Now the doctors had finally given the green light for her to be questioned. And this was not a task Søren planned to assign to anyone else.

“Mrs. Skou-Larsen, what was the cesium chloride for?”

She looked past him, at the window. It was irritating that she wouldn’t allow him to establish eye contact, but he wasn’t going to let that show.

“Someone had to do something,” she said. “You can’t just let things slide.”

“Yes, but what were you going to do?”

“It was getting so that you saw them everywhere,” she said. “You couldn’t go anywhere without … without them being there. Without them looking at you.”

“Who?” he asked, even though he thought he knew the answer.

“Them. Those foreigners. It wouldn’t bother me so much if it were just a few here and there, but there are just more and more of them.” She looked right at him for the first time, a chilly glimpse of blue and white. “Did you know that they have almost twice as many children as do Danes?”

Where do people hear this nonsense? The question was on the tip of his tongue, but he restrained himself, smiling pleasantly instead.

“Yes, I can certainly understand how that might seem alarming.”

“And then that new mosque. So close! At first I was so angry I almost couldn’t sleep at night. But then.…” She cut herself short, her eyes left him again and drifted sideways, toward the sunlight and the blinds. He had to prompt her to get her talking again.

“Then what, Mrs. Skou-Larsen?”

“Then I started thinking that maybe there was a reason for it. That it was supposed to be right here, so close that I could walk there. Because, of course, that made it easier.”

“Yes, I can certainly see that.”

“I’m not at all fond of driving,” she said suddenly flashing him an apologetic, feminine smile. “My husband is always the one who drives. Or … well, he was.”
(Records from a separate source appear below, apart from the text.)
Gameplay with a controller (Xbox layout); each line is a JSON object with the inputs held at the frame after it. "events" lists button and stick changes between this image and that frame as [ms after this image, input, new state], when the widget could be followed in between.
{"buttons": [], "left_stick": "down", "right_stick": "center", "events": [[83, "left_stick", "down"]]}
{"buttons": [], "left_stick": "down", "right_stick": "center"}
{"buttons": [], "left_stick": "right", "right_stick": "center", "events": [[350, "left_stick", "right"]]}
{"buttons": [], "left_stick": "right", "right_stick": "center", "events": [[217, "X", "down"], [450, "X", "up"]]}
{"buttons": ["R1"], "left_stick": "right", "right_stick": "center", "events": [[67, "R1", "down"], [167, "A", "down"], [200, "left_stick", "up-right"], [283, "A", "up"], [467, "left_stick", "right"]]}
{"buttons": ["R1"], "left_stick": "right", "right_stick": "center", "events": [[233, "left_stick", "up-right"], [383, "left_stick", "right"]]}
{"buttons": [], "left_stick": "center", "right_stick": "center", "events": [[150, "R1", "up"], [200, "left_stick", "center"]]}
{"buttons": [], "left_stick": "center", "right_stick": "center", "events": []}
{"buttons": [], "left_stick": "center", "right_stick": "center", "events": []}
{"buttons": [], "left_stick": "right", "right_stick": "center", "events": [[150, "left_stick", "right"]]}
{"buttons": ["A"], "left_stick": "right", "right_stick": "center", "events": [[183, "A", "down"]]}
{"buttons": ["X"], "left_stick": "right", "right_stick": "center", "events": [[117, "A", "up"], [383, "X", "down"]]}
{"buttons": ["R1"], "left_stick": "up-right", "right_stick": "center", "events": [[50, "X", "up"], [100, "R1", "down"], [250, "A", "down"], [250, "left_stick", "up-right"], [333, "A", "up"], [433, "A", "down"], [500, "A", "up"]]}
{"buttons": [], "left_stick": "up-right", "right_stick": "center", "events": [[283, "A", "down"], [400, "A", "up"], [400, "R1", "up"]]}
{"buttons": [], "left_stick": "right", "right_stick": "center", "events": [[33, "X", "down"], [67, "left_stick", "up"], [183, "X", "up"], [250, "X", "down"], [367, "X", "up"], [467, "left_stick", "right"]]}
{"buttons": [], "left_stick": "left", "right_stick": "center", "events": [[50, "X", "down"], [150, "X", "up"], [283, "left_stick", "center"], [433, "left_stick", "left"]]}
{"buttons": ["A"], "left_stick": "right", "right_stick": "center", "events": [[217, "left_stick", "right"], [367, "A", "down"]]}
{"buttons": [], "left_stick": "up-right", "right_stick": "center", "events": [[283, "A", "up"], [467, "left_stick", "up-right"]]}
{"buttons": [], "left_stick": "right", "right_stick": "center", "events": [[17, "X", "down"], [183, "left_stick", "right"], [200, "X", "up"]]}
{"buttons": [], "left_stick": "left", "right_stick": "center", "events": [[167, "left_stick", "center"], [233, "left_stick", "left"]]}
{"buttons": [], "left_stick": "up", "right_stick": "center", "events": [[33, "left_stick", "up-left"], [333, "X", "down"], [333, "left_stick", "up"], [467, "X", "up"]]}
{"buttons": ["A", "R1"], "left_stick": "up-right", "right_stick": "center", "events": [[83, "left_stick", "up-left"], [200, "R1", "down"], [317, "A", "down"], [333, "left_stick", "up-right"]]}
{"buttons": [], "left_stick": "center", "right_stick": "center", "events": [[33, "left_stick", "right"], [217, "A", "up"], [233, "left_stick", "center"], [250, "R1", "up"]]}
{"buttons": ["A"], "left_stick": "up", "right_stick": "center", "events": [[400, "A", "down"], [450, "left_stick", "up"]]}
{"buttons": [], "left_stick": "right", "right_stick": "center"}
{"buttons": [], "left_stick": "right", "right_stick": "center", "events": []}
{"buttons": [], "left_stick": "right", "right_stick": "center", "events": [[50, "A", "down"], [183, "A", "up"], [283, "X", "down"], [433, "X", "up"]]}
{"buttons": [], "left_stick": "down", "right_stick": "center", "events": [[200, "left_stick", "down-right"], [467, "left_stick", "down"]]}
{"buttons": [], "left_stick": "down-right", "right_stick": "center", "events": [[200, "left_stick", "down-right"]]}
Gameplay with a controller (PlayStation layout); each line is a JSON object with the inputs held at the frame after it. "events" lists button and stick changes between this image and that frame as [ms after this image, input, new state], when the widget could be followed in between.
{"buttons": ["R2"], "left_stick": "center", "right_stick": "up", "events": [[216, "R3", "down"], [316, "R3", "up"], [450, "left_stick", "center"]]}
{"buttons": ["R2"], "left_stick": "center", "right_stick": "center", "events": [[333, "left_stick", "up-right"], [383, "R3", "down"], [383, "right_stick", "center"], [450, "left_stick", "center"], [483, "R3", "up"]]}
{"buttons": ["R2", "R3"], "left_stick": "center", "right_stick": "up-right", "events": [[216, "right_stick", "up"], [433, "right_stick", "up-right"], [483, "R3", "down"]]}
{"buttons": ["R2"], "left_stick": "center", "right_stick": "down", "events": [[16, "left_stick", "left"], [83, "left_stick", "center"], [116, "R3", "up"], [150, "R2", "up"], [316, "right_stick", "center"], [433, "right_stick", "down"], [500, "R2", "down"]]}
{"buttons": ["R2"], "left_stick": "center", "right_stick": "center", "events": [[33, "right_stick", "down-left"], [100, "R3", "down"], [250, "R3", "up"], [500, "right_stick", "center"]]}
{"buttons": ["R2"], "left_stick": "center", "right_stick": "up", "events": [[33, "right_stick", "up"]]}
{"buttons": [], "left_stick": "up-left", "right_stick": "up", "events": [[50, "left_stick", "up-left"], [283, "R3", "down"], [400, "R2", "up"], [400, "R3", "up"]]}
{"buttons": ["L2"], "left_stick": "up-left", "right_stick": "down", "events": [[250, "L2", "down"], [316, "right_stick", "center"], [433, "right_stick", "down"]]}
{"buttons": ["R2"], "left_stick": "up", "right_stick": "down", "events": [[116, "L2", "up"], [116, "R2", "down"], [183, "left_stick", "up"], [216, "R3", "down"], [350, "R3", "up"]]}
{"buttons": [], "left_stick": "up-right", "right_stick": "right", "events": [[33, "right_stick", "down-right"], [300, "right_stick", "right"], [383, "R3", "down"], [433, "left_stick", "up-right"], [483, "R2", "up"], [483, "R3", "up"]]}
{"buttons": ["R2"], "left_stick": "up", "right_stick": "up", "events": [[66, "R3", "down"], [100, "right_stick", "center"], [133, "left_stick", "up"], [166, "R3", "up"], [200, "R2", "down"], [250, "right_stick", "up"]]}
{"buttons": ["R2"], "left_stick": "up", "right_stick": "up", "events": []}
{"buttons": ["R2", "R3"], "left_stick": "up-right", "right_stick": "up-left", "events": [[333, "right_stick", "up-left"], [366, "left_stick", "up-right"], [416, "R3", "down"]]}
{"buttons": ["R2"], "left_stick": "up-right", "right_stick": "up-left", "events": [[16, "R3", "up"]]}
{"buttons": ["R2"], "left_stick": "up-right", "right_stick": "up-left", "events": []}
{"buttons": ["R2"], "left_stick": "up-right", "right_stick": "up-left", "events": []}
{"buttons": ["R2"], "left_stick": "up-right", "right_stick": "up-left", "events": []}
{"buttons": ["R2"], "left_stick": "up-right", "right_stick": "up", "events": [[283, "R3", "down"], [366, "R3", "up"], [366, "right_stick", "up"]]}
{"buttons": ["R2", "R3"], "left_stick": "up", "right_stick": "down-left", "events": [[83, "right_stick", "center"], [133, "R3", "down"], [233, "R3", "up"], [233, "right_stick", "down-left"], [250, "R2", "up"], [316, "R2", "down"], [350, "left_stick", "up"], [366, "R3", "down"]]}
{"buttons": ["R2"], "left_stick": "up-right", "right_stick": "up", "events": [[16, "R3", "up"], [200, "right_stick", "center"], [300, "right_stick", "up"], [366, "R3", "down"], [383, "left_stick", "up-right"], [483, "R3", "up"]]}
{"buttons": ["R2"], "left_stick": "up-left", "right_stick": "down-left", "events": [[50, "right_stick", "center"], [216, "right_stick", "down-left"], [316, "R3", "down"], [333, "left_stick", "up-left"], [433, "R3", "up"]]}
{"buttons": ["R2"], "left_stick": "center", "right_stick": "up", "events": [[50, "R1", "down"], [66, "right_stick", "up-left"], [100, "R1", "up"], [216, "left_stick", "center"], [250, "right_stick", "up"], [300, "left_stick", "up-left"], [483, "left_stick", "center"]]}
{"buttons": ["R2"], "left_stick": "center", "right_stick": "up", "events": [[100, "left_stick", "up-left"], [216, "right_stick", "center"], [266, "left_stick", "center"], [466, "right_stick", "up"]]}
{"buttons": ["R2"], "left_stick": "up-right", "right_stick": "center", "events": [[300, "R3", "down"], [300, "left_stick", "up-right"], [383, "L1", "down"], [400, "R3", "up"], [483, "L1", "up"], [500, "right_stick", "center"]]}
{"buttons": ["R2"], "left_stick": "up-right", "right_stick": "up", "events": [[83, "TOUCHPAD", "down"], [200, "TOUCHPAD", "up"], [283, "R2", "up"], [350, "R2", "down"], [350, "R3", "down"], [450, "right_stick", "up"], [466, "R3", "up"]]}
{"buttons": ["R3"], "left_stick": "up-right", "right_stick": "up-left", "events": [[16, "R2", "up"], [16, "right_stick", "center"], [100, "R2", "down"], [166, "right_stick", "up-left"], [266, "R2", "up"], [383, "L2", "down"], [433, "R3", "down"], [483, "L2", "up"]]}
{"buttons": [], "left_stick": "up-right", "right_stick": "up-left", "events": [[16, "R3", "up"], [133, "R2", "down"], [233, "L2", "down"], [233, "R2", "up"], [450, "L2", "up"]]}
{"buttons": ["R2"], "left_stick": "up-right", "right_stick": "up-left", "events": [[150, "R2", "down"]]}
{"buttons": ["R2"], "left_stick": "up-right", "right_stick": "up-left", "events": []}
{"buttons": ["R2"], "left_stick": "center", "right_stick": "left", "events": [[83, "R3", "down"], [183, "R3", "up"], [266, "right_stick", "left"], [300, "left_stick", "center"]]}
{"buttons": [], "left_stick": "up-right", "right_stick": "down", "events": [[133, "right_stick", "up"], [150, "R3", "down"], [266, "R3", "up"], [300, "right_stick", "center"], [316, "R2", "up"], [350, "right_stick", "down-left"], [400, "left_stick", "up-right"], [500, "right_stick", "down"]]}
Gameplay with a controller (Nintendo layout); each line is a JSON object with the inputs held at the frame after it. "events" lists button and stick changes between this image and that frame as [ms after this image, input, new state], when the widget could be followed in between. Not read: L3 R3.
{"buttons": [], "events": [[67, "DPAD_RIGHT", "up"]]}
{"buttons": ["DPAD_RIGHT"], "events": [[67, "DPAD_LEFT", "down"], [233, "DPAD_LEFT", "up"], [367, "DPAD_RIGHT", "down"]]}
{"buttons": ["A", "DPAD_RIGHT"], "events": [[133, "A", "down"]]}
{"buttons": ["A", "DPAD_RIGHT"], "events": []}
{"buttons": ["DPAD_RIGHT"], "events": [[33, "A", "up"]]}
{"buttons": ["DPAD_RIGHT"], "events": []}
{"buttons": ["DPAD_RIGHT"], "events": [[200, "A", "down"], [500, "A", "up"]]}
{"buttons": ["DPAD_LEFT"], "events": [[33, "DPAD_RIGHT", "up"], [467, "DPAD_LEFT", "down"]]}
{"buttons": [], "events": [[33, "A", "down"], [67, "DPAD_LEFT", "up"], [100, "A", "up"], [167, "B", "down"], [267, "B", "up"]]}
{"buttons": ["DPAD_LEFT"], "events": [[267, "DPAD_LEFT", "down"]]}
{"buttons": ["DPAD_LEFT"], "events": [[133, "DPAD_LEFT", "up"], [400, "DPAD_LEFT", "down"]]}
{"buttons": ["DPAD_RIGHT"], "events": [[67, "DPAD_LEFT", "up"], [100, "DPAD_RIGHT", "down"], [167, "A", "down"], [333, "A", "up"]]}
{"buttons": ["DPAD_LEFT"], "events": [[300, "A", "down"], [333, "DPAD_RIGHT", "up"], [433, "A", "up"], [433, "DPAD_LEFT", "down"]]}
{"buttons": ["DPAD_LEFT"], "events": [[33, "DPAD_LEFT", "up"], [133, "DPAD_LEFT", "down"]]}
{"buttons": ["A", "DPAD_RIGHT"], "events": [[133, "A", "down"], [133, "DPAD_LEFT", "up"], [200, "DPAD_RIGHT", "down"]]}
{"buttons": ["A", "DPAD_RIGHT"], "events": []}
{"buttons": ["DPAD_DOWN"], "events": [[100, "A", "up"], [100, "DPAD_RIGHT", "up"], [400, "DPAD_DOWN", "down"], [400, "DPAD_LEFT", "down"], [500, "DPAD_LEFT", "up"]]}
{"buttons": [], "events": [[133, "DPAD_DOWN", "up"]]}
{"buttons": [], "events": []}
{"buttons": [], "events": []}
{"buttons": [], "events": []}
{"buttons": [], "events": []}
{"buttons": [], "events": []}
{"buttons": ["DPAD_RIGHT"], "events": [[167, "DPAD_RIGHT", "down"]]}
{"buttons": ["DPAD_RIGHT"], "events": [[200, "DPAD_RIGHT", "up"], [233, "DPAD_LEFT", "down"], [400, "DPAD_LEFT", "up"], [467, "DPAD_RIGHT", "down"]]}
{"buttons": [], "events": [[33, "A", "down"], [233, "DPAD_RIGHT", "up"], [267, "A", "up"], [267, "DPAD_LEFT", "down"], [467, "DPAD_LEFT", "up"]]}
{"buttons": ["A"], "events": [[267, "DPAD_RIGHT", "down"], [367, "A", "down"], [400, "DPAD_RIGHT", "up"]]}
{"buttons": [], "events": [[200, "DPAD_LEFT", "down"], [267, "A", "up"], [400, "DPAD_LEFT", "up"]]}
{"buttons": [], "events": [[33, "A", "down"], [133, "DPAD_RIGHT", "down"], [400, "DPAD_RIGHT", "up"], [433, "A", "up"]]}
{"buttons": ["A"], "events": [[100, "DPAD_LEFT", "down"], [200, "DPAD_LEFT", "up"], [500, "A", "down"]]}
But where there’s a will, there’s a way, thought Søren, picturing this seemingly helpless woman, slightly out of touch with reality, throwing herself into Copenhagen traffic in a twenty-five-year-old Opel Rekord, probably with her hands clutching the steering wheel so hard that her knuckles gleamed. They probably ought to be glad the Opel was an automatic, at least from a purely traffic-safety-related point of view. Had she intentionally chosen to access the Internet from a school where more than 70 percent of the students were not ethnically Danish? It was quite possible that Khalid’s difficulties were due to an intentional if impersonal act of revenge on the part of this woman. No, helpless wasn’t the right word for her.